### PROBLEMS AND TASKS
1 > According to the piece about Chris Medina, how long before the wedding was his fiance injured in the motor vehicle accident?
2 > Write the next part of the piece about Chris Medina and devoted love, starting after its final sentence.

Chris Medina had hoped to marry the woman of his dreams. Unfortunately, she was seriously injured in a motor vehicle accident two months before the wedding. Regardless, he chose to honor his commitment to her as he had promised prior to the accident. He is featured here singing What Are Words, a song which was dedicated to his fiance. The words of this song are truly powerful.

He also had the privilege of telling the world about the accident and the impact it has had on his fiance on the Jay Leno show. The lyrics for this song are tremendous and truly represent enduring love.

How many people actually love their partners in such a way that they can declare their devotion even in the midst of the pain as witnessed by the world?




What If?

What if like Candy you love someone, and you are devoted to that person yet they do not feel the same way about you? Do you leave them? Do you tolerate them? Do you seek help? Do you seek a separation and move on with your life?

Unfortunately, this is a common scenario in the world. Many spouses grieve because they married someone who was selfish, yet they were oblivious to that negative aspect prior to the marriage.

### DATASET CONTENT
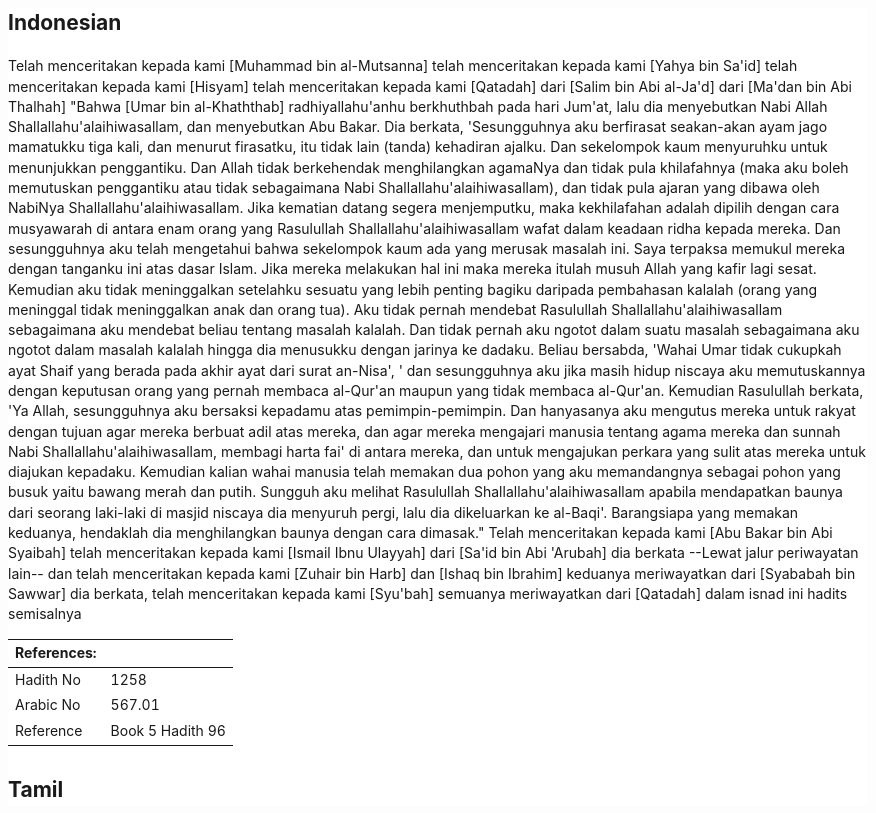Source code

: ## Indonesian


<div dir="ltr" lang="id" style={{fontSize:'larger',backgroundColor:'#f8f9fa',padding:20}}>
Telah menceritakan kepada kami [Muhammad bin al-Mutsanna] telah menceritakan kepada kami [Yahya bin Sa'id] telah menceritakan kepada kami [Hisyam] telah menceritakan kepada kami [Qatadah] dari [Salim bin Abi al-Ja'd] dari [Ma'dan bin Abi Thalhah] "Bahwa [Umar bin al-Khaththab] radhiyallahu'anhu berkhuthbah pada hari Jum'at, lalu dia menyebutkan Nabi Allah Shallallahu'alaihiwasallam, dan menyebutkan Abu Bakar. Dia berkata, 'Sesungguhnya aku berfirasat seakan-akan ayam jago mamatukku tiga kali, dan menurut firasatku, itu tidak lain (tanda) kehadiran ajalku. Dan sekelompok kaum menyuruhku untuk menunjukkan penggantiku. Dan Allah tidak berkehendak menghilangkan agamaNya dan tidak pula khilafahnya (maka aku boleh memutuskan penggantiku atau tidak sebagaimana Nabi Shallallahu'alaihiwasallam), dan tidak pula ajaran yang dibawa oleh NabiNya Shallallahu'alaihiwasallam. Jika kematian datang segera menjemputku, maka kekhilafahan adalah dipilih dengan cara musyawarah di antara enam orang yang Rasulullah Shallallahu'alaihiwasallam wafat dalam keadaan ridha kepada mereka. Dan sesungguhnya aku telah mengetahui bahwa sekelompok kaum ada yang merusak masalah ini. Saya terpaksa memukul mereka dengan tanganku ini atas dasar Islam. Jika mereka melakukan hal ini maka mereka itulah musuh Allah yang kafir lagi sesat. Kemudian aku tidak meninggalkan setelahku sesuatu yang lebih penting bagiku daripada pembahasan kalalah (orang yang meninggal tidak meninggalkan anak dan orang tua). Aku tidak pernah mendebat Rasulullah Shallallahu'alaihiwasallam sebagaimana aku mendebat beliau tentang masalah kalalah. Dan tidak pernah aku ngotot dalam suatu masalah sebagaimana aku ngotot dalam masalah kalalah hingga dia menusukku dengan jarinya ke dadaku. Beliau bersabda, 'Wahai Umar tidak cukupkah ayat Shaif yang berada pada akhir ayat dari surat an-Nisa', ' dan sesungguhnya aku jika masih hidup niscaya aku memutuskannya dengan keputusan orang yang pernah membaca al-Qur'an maupun yang tidak membaca al-Qur'an. Kemudian Rasulullah berkata, 'Ya Allah, sesungguhnya aku bersaksi kepadamu atas pemimpin-pemimpin. Dan hanyasanya aku mengutus mereka untuk rakyat dengan tujuan agar mereka berbuat adil atas mereka, dan agar mereka mengajari manusia tentang agama mereka dan sunnah Nabi Shallallahu'alaihiwasallam, membagi harta fai' di antara mereka, dan untuk mengajukan perkara yang sulit atas mereka untuk diajukan kepadaku. Kemudian kalian wahai manusia telah memakan dua pohon yang aku memandangnya sebagai pohon yang busuk yaitu bawang merah dan putih. Sungguh aku melihat Rasulullah Shallallahu'alaihiwasallam apabila mendapatkan baunya dari seorang laki-laki di masjid niscaya dia menyuruh pergi, lalu dia dikeluarkan ke al-Baqi'. Barangsiapa yang memakan keduanya, hendaklah dia menghilangkan baunya dengan cara dimasak." Telah menceritakan kepada kami [Abu Bakar bin Abi Syaibah] telah menceritakan kepada kami [Ismail Ibnu Ulayyah] dari [Sa'id bin Abi 'Arubah] dia berkata --Lewat jalur periwayatan lain-- dan telah menceritakan kepada kami [Zuhair bin Harb] dan [Ishaq bin Ibrahim] keduanya meriwayatkan dari [Syababah bin Sawwar] dia berkata, telah menceritakan kepada kami [Syu'bah] semuanya meriwayatkan dari [Qatadah] dalam isnad ini hadits semisalnya
</div>
<div style={{backgroundColor:'#f8f9fa',padding:20, marginBottom: 10}}><table> <thead> <tr> <th>References:</th> <th></th> </tr> </thead> <tbody><tr><td>Hadith No</td><td>1258</td></tr><tr><td>Arabic No</td><td>567.01</td></tr><tr><td>Reference</td><td>Book 5 Hadith 96</td></tr></tbody></table></div>

## Tamil


<div dir="ltr" lang="ta" style={{fontSize:'larger',backgroundColor:'#f8f9fa',padding:20}}>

### RESULTS OF THE EXERCISE
1 > Two months before the wedding.

2 >
Well, one such husband was faced with such a dilemma. His wife left him. She said she would return, but she never did. He was accused by her as being 'too nice'. I know it seems like a fairy tale, but you can see and hear for yourself. What do you think of this account on these videos?



Conclusion

If you are married, or you are thinking of marriage, let me encourage you to be committed to your partner through good times as well as bad times. Remember the golden rule: Do unto others as you would have them do unto you. As far as I am concerned, true love only comes through knowing and accepting the love of Jesus Christ. When I found Him, I found true and enduring love. He demonstrated this love by dying for us. He will never leave us nor forsake us. Let him prove His love to you by trusting Him. Let Him demonstrate this enduring love to you and through you.

Comments

coffeesnob profile image

coffeesnob Level 1 Commenter 12 months ago

Good hub,

The video of the ungrateful woman blew my mind. Marriage is not easy - there are easy times and hard times, but you know, we are all basically self-centered people. Only when I see my spouse through the eyes of Jesus can I love him in a way that is good and right.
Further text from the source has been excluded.